For this article, we will use a previously developed comprehensive HRIS model that includes all relevant organizational areas relating to HRIS, and describe how each of these areas interact (Mayfield, Mayfield, & Lunce, 2003). As such, it provides an integrated approach to HRIS development and study. More importantly for this article, this model can be used to explicate a blueprint for tacit knowledge enhancement through HRIS techniques, and also provides suggestions for creating specific methods for improving tacit knowledge sharing.
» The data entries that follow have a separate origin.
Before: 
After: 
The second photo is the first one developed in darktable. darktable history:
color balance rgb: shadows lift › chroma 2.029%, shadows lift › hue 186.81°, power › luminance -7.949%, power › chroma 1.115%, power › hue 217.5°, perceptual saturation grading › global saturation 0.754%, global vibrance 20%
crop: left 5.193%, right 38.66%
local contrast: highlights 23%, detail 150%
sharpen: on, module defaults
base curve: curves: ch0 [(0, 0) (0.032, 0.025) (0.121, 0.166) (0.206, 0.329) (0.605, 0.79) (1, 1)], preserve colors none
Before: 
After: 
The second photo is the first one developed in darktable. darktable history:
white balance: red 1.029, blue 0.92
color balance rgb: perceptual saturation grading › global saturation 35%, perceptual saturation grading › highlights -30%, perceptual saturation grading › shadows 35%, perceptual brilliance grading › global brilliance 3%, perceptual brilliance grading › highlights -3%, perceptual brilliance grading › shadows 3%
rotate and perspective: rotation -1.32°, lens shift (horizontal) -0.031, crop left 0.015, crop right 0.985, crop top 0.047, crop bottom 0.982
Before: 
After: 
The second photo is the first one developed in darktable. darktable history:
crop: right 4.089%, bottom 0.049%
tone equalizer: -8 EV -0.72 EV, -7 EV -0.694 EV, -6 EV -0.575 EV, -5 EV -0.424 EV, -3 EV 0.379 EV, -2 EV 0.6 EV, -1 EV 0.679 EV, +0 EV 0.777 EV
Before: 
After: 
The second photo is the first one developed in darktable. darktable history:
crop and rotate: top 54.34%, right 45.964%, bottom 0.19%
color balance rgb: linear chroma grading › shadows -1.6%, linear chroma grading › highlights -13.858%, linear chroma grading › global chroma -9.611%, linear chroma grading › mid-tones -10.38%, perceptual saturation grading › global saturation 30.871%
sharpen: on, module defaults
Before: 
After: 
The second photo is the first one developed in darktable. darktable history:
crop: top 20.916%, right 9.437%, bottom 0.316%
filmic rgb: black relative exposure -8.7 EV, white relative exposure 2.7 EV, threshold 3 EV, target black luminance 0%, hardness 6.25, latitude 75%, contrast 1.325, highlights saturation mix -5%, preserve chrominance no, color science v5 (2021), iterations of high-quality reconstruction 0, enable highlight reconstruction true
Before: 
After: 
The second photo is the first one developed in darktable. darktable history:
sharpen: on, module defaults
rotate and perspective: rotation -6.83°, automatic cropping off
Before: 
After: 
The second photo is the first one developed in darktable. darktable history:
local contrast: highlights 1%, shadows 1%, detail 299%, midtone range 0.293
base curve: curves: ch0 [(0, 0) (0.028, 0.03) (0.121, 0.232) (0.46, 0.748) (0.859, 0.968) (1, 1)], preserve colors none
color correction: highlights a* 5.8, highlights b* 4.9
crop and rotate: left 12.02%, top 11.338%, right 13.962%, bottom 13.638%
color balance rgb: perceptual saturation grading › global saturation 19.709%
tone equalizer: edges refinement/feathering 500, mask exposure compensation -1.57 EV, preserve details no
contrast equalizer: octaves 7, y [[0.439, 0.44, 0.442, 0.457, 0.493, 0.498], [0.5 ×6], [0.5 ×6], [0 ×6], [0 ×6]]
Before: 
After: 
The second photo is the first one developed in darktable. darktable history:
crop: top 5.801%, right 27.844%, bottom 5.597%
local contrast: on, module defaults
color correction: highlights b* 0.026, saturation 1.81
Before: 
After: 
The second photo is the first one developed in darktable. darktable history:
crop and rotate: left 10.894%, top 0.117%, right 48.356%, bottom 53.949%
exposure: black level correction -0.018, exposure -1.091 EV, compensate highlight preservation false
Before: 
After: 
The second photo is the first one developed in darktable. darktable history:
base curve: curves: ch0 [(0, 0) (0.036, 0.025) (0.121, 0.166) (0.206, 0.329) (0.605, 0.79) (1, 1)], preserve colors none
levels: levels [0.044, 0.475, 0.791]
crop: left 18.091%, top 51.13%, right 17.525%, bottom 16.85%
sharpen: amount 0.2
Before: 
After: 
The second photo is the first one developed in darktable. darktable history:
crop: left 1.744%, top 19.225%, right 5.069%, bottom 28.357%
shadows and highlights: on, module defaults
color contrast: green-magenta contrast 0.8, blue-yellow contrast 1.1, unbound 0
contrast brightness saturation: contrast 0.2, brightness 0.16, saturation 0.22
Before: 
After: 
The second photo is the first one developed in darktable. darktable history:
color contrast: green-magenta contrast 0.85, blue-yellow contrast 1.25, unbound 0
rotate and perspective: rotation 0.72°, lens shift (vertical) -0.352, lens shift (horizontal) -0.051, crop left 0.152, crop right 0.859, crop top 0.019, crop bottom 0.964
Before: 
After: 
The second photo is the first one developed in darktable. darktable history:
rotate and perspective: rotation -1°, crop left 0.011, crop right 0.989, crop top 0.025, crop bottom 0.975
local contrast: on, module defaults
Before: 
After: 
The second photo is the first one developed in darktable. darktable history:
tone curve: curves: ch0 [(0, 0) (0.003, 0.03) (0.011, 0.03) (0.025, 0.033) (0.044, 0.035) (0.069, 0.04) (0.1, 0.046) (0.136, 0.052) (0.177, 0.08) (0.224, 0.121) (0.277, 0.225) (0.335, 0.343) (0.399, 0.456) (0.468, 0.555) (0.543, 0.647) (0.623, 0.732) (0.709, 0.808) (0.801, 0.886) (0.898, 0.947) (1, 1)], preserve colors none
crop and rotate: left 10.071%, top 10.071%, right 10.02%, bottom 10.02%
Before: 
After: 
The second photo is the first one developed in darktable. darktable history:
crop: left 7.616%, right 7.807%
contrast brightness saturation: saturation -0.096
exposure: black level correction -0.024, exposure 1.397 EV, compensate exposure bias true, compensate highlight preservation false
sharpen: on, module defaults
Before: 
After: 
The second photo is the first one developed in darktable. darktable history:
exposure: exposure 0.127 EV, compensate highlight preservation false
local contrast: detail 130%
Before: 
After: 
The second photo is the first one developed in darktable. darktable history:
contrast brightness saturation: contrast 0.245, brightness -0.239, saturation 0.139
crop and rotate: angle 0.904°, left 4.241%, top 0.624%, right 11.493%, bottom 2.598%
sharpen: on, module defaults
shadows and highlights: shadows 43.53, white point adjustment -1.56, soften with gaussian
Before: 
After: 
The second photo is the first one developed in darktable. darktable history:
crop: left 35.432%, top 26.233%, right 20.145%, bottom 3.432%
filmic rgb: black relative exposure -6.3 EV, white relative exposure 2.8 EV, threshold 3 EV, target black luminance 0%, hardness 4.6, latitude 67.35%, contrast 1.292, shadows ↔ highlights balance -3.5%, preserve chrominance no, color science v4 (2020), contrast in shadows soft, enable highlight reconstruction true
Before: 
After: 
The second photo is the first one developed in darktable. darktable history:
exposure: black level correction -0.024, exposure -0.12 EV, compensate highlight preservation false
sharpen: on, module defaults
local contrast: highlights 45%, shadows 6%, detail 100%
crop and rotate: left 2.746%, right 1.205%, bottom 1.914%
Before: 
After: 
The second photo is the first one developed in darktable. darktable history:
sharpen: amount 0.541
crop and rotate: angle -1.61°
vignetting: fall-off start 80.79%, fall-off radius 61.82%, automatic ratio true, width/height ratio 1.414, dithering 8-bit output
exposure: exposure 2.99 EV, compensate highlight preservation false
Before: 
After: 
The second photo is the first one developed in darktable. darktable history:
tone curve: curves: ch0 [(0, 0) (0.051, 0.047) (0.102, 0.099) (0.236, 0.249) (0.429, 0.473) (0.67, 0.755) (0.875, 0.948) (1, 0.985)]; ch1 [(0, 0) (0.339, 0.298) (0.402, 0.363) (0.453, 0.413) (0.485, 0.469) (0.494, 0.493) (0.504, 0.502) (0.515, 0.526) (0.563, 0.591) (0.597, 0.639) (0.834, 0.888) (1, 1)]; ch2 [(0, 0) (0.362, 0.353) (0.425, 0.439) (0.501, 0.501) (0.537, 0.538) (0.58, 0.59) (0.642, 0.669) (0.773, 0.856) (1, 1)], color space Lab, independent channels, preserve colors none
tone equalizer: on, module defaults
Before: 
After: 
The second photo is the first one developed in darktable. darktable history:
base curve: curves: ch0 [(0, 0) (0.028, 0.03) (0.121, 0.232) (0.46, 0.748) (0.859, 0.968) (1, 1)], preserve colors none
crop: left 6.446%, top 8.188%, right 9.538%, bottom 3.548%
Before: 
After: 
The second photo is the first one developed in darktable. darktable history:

Table 1 provides a listing and brief description of model components.

Table 1.
HRIS component overview
FunctionDescription
          Strategic Integration          Used to integrate HR planning and strategic decisions.
          Personnel Development          All systems for improving worker skills and quality of work life.
          Communication and Integration          Support for interorganizational communication and activity coordination.
          Records and Compliance          Documentation and adherence to governmental regulations.
          Human Resources Analysis          Feedbacks methods for assessing HR needs.
          Knowledge Management          Knowledge development and retention that aids HR advancement.
          Forecasting and Planning          Used to determine future HR needs.
          Organizational Vision          The foundation used to guide all other HRIS functions.

Key Terms in this Chapter

Wiki: Collaborative Web site or software that allows users to post and modify information on given topics.

Tacit Knowledge: Organizational knowledge that cannot be easily shared with other organizational members.